Downtown redevelopment has survived scandals, the death of the state’s tax-funded redevelopment program and strong opposition from labor unions and others who don’t like how the city’s redevelopment agency operates.
Now a lawsuit alleging misconduct at Civic San Diego could be the thing that brings the downtown redevelopment agency down, or at least inspires major reform.
On the podcast, Scott Lewis and Andrew Keatts discuss the ongoing turmoil at Civic San Diego.
None of the accusations against Civic San Diego have been proven, and Civic denies all of them. The agency is tasked with regulating private development downtown and in surrounding neighborhoods. Its mandate has been to get development deals done more quickly than city staffers.

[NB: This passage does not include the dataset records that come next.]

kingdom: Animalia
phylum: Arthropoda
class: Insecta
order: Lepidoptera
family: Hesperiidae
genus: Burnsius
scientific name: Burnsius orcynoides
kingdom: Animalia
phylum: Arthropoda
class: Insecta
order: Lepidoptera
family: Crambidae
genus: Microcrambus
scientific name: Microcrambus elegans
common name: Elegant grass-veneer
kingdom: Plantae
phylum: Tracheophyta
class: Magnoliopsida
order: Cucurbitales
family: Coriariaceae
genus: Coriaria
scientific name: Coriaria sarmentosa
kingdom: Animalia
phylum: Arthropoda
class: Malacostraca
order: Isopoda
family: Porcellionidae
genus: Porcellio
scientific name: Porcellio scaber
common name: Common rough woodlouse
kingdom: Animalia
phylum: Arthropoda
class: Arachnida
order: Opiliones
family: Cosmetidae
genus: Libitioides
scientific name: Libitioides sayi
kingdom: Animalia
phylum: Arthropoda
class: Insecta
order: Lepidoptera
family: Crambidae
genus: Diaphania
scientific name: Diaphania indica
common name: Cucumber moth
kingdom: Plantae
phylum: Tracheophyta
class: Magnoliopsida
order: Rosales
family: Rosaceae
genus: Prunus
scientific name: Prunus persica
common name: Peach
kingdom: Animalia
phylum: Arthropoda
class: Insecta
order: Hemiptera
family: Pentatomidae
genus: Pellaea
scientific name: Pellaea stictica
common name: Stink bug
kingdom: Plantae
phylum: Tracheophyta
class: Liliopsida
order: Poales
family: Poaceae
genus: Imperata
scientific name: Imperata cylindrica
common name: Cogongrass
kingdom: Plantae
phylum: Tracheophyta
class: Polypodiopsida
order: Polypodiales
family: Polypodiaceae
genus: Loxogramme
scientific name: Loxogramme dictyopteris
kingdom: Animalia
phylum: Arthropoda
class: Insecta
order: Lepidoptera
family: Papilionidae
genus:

A lawsuit filed by Murtaza Baxamusa, a former Civic San Diego board member affiliated with the county’s largest construction workers union, has unearthed a collection of concerns from four current and former Civic San Diego employees. The accusations don’t compare to the criminal behavior that plagued Civic San Diego’s predecessors, but allegations over the agency’s contracting process created enough tension at the agency that Civic president Reese Jarrett abruptly announced his retirement this week.
Also on this week’s show, VOSD invited Mayor Kevin Faulconer to roast us at a donor event last week and he delivered some brutal blows, including some slams at the podcast. And with President Trump on his way to San Diego to visit the border wall prototypes, Lewis and Keatts ask listeners to check out the Voice of San Diego Podcast Facebook group and join a discussion about which local politicians might join him.
Former Public Servant Runs for Public Office
Ken Malbrough is a retired deputy fire chief who’s running for a San Diego County Board of Supervisors seat.
In the second half of the show, Malbrough talks to Lewis and Keatts about why he entered the race.
“I’m in a community that needs changes,” he said. “I don’t think there’s enough people at the table to help make those changes and I want to be there.”
If he wins, he said he’ll push for more county participation in reducing the homeless population, building affordable housing and investing in disaster preparedness.
Hero of the Week
The hero this week is a Michael Rosenblatt, an artist who’s leading an effort to fill Lincoln Park and other neighborhoods in southeastern San Diego with murals.
Goat of the Week
The Hubbs-SeaWorld Research Institute gets the goat for its experimental fish breeding that has failed to help restock the ocean with white seabass, according to a new report by an independent panel of scientists.